[[ THE RECORDS, beginning ]]
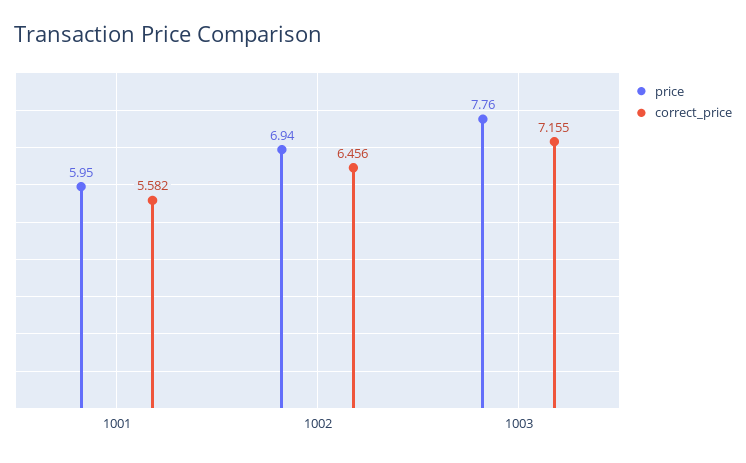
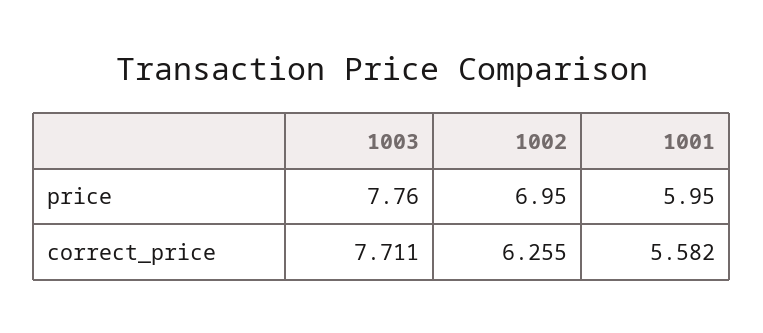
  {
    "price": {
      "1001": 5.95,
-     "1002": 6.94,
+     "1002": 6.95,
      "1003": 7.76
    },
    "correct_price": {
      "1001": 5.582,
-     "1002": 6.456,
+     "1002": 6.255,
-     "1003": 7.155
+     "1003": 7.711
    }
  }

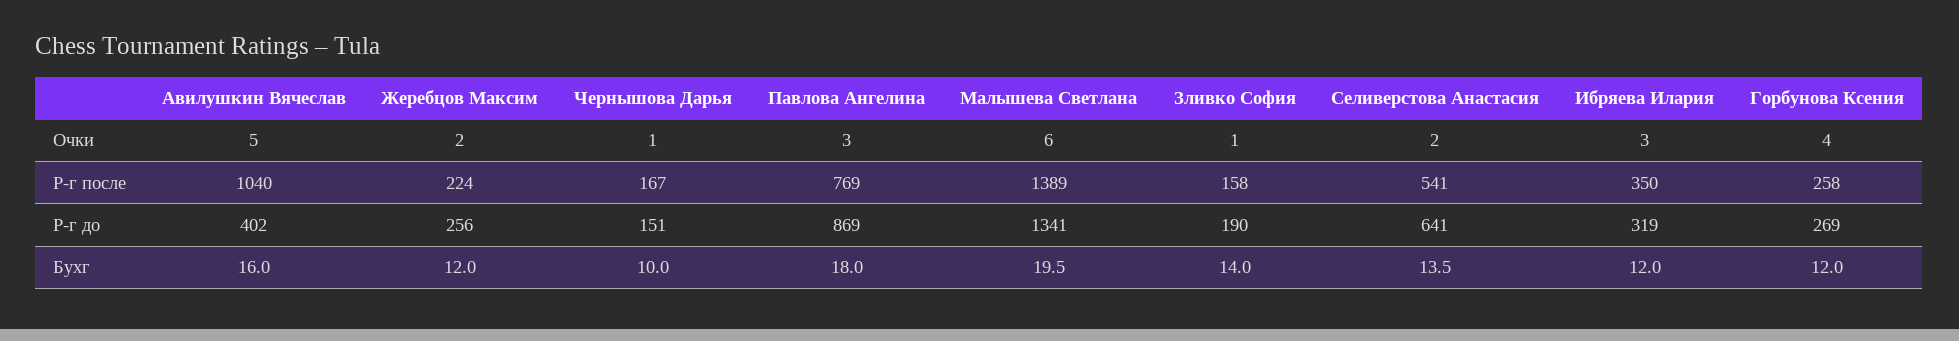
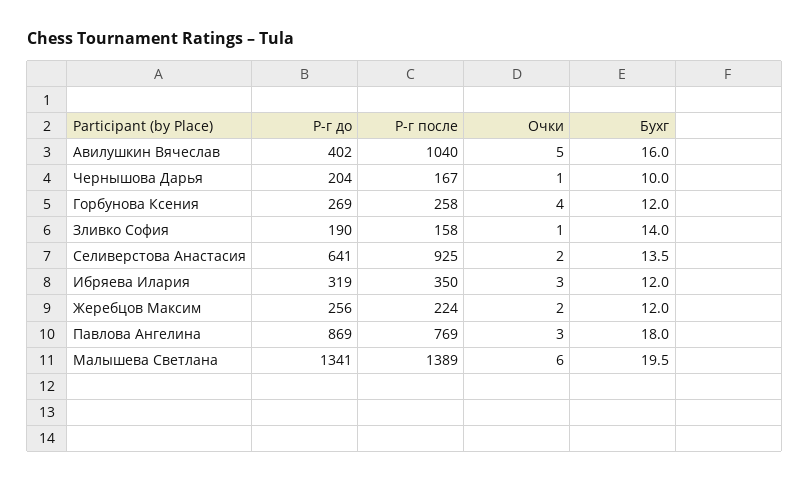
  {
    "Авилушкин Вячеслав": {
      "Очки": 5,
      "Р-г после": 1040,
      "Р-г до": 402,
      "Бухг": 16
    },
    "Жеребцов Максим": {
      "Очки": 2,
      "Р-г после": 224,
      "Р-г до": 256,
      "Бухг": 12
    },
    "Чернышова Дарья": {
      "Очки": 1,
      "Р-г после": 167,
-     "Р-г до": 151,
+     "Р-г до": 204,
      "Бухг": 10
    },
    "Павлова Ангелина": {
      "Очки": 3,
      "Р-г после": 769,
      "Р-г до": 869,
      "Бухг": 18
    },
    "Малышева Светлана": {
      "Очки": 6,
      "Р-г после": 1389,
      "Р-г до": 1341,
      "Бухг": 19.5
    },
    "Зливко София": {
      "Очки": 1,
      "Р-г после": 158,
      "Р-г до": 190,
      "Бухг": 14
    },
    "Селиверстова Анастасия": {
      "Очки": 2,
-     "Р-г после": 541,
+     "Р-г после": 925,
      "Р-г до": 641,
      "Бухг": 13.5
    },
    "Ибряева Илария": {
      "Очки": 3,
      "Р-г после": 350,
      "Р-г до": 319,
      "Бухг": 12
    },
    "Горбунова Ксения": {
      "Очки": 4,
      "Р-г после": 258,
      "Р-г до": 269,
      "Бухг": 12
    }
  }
[[ THE RECORDS, end ]]
> _DIRECTIVE_
Leave the pictures behind and repeat each entry exactly.

> _OUTPUT FOR THIS EXERCISE_
  {
    "price": {
      "1001": 5.95,
-     "1002": 6.94,
+     "1002": 6.95,
      "1003": 7.76
    },
    "correct_price": {
      "1001": 5.582,
-     "1002": 6.456,
+     "1002": 6.255,
-     "1003": 7.155
+     "1003": 7.711
    }
  }

  {
    "Авилушкин Вячеслав": {
      "Очки": 5,
      "Р-г после": 1040,
      "Р-г до": 402,
      "Бухг": 16
    },
    "Жеребцов Максим": {
      "Очки": 2,
      "Р-г после": 224,
      "Р-г до": 256,
      "Бухг": 12
    },
    "Чернышова Дарья": {
      "Очки": 1,
      "Р-г после": 167,
-     "Р-г до": 151,
+     "Р-г до": 204,
      "Бухг": 10
    },
    "Павлова Ангелина": {
      "Очки": 3,
      "Р-г после": 769,
      "Р-г до": 869,
      "Бухг": 18
    },
    "Малышева Светлана": {
      "Очки": 6,
      "Р-г после": 1389,
      "Р-г до": 1341,
      "Бухг": 19.5
    },
    "Зливко София": {
      "Очки": 1,
      "Р-г после": 158,
      "Р-г до": 190,
      "Бухг": 14
    },
    "Селиверстова Анастасия": {
      "Очки": 2,
-     "Р-г после": 541,
+     "Р-г после": 925,
      "Р-г до": 641,
      "Бухг": 13.5
    },
    "Ибряева Илария": {
      "Очки": 3,
      "Р-г после": 350,
      "Р-г до": 319,
      "Бухг": 12
    },
    "Горбунова Ксения": {
      "Очки": 4,
      "Р-г после": 258,
      "Р-г до": 269,
      "Бухг": 12
    }
  }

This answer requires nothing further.